In November 2018 one of my all time dreams came true when I finally visited the Vasa musuem in the Swedish capital Stockholm to see one of the most famous shipwrecks in the world.

Since I was a young boy I had heard of the Vasa, how on her maiden voyage, 10th August 1628,  she had set sail from Stockholm as the King's finest ship, one of a kind and certainly one that the Swedish navy could be proud of. But this was not meant to be as the design of the ship set it heading to disaster straight away.
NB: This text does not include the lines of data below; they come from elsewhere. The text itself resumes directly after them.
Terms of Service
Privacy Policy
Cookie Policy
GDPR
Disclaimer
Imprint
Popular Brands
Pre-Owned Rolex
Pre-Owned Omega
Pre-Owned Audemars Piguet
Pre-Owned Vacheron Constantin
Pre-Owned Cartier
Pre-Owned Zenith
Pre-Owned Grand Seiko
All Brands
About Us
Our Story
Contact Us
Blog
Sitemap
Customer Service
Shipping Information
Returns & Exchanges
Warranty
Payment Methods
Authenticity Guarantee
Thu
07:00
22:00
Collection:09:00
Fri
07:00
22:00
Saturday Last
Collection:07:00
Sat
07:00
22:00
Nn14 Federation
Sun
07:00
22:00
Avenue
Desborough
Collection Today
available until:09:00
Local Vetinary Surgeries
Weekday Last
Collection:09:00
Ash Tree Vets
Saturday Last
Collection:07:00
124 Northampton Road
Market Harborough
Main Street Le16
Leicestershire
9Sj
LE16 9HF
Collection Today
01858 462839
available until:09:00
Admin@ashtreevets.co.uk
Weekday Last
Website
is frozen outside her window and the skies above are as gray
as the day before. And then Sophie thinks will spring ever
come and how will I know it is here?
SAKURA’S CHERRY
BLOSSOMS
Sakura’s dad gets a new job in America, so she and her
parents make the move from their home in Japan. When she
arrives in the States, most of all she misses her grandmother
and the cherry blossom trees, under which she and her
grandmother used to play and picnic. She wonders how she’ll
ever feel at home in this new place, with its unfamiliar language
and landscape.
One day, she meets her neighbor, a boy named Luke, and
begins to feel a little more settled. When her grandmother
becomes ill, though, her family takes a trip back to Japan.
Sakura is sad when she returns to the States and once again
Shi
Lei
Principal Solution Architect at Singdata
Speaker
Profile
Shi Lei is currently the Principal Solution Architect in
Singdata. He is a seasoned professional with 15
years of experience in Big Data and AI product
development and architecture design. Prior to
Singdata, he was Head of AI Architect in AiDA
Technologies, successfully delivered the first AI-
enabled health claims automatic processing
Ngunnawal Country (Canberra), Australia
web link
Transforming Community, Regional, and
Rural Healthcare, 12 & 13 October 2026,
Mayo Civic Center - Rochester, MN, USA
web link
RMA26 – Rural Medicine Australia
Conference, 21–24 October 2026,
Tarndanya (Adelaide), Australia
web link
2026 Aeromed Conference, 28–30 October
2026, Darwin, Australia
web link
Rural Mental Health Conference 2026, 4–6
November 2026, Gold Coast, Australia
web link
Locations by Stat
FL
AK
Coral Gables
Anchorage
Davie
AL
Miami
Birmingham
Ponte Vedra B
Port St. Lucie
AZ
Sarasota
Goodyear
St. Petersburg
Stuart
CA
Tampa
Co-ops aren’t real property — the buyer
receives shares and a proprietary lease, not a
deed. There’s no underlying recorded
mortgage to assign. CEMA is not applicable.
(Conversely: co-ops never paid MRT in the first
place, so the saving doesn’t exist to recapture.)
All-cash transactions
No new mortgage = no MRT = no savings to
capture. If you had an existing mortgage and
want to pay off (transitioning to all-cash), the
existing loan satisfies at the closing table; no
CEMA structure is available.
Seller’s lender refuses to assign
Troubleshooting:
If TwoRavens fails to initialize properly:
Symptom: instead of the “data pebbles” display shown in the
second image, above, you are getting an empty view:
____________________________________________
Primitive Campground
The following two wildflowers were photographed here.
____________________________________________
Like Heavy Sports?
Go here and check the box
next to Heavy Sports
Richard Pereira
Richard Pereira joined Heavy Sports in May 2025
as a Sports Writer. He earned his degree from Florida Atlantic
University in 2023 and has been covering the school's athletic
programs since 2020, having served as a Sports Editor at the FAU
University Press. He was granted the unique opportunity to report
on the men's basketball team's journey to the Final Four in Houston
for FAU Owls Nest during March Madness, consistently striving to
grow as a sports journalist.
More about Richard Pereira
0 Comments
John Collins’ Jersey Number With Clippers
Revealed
She sailed 1200 yards from her berth when water began flooding into the lower decks, sinking in full view of the crowds lining the shore. In just minutes the proudest and grandest ship in the fleet was gone, just her masts sticking above the surface. Shocked onlookers could only watch as the survivors swam to shore. The disaster claimed dozens of lives (some reports suggest 50) and the subsequent salvage operations only recovered her cannon. Of her 64 bronze cannon, only three were not brought back up. (These were found later and are now in the museum)



Over time she was lost and forgotten about until Anders Frazen decided to look for her in the 1950s. Going back and forth with a hook trailing from the back of a boat he was successful in finding her!



In 1961 the world watched as the Vasa was slowly pulled from her watery grave and saw daylight for the first time in 333 years. The operation had been involving a careful plan of burrowing under the wreck, feeding cables under and using these cables as a cradle. When the tide came in the ships holding the cables would float up and drag the wreck from her resting place and it would hang there until the ships moved it to the next shallow point. There the tide would go back out, the cables tightened and the process repeated until the ship was just a few feet from the surface and the final process could begin.

What else was incredible is that she floated free on her own keel when she was finally on the surface. It would be a long process to preserve this ship and build the museum that would tell the story of this unique artefact....the only surviving wreck of a 17th Century ship anywhere in the world.







Today the preserved wreck of the Vasa is on display near where she sank, visited by millions each year and later went on to provide advice for other salvage operations such as the Mary Rose off Portsmouth in the 1970s which led to her being raised in 1982.





















This incredible display of a ship - 98% of which is original - continues to have the wow factor and although recently there have been concerns over a mould growth issue (caused by bad weather and temperatures) this museum will do all it can to make sure that the story of the Vasa will live on for centuries still.